### Stated exercise 1
Recast the entries between the lines holding "collectors: P. Fattiq" and "county / district: Essex", inclusive, as a Markdown table with a Row column for the row number and a Line column for the line, leaving out any blank lines.

### Reading passage
Switzerland’s oldest bank, Wegelin & Co., has agreed to pay $74 million to the United States to settle charges that it conspired to evade taxes with its U.S. clients, in the first-ever guilty plea to tax law violations by a foreign bank.

The Justice Department and the Internal Revenue Service announced the guilty plea and settlement Thursday, the largest in a tax case since another Swiss bank, UBS, agreed in 2009 to pay $780 million to settle U.S. criminal charges under a deferred prosecution agreement and turn over the names of 4,500 clients.

Wegelin was indicted in February for conspiring to hide $1.2 billion from the IRS, the first time a foreign bank has been indicted for facilitating tax evasion by U.S. taxpayers (see DOJ Indicts Swiss Bank Wegelin on Tax Charges). On Thursday, one of Wegelin’s managing partners, Otto Bruderer, appeared on behalf of the bank to enter the guilty plea before U.S. District Judge Jed S. Rakoff in New York.

[Records]
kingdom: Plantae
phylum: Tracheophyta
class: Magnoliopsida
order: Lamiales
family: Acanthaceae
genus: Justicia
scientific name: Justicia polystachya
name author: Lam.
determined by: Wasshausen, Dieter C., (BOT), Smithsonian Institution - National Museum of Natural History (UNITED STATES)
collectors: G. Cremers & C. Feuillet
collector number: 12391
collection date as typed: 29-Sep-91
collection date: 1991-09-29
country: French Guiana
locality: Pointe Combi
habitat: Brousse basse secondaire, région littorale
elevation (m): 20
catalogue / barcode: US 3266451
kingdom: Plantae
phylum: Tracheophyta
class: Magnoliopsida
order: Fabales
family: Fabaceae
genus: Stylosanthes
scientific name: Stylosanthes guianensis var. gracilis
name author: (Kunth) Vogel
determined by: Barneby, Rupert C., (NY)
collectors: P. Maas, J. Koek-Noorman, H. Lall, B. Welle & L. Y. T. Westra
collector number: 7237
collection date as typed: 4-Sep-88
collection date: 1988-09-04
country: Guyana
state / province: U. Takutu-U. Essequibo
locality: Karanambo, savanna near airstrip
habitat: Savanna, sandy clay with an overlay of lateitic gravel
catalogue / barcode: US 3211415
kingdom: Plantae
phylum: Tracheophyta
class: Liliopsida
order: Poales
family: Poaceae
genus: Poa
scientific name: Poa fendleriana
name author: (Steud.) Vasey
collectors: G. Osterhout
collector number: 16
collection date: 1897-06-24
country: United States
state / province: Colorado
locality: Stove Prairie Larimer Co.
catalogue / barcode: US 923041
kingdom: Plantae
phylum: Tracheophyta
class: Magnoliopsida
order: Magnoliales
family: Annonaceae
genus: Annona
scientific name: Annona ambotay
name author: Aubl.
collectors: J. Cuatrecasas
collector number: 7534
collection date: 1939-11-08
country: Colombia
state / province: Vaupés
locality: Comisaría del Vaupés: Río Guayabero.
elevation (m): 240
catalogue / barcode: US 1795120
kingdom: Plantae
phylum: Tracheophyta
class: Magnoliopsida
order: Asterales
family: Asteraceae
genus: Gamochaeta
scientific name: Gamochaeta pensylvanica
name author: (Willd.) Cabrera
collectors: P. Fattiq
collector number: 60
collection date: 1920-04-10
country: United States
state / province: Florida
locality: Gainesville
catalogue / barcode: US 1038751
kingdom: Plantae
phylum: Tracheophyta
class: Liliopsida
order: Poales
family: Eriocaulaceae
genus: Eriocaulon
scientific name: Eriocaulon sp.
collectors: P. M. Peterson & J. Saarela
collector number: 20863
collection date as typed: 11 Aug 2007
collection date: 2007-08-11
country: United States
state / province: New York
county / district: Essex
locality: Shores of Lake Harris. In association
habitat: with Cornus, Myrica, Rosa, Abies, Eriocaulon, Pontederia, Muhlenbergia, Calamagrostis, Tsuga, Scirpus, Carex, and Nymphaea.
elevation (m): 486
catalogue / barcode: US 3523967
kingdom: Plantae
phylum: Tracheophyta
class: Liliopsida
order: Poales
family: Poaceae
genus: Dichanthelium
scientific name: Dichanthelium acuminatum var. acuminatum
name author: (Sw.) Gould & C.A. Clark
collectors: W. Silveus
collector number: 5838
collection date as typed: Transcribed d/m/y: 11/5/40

### Stated exercise 2
Reproduce the part of the article on the Swiss bank's tax plea between "Switzerland’s oldest bank, Wegelin" and "a foreign bank.", inclusive.

### Task answer 1
| Row | Line |
|---|---|
| 1 | collectors: P. Fattiq |
| 2 | collector number: 60 |
| 3 | collection date: 1920-04-10 |
| 4 | country: United States |
| 5 | state / province: Florida |
| 6 | locality: Gainesville |
| 7 | catalogue / barcode: US 1038751 |
| 8 | kingdom: Plantae |
| 9 | phylum: Tracheophyta |
| 10 | class: Liliopsida |
| 11 | order: Poales |
| 12 | family: Eriocaulaceae |
| 13 | genus: Eriocaulon |
| 14 | scientific name: Eriocaulon sp. |
| 15 | collectors: P. M. Peterson & J. Saarela |
| 16 | collector number: 20863 |
| 17 | collection date as typed: 11 Aug 2007 |
| 18 | collection date: 2007-08-11 |
| 19 | country: United States |
| 20 | state / province: New York |
| 21 | county / district: Essex |

### Task answer 2
Switzerland’s oldest bank, Wegelin & Co., has agreed to pay $74 million to the United States to settle charges that it conspired to evade taxes with its U.S. clients, in the first-ever guilty plea to tax law violations by a foreign bank.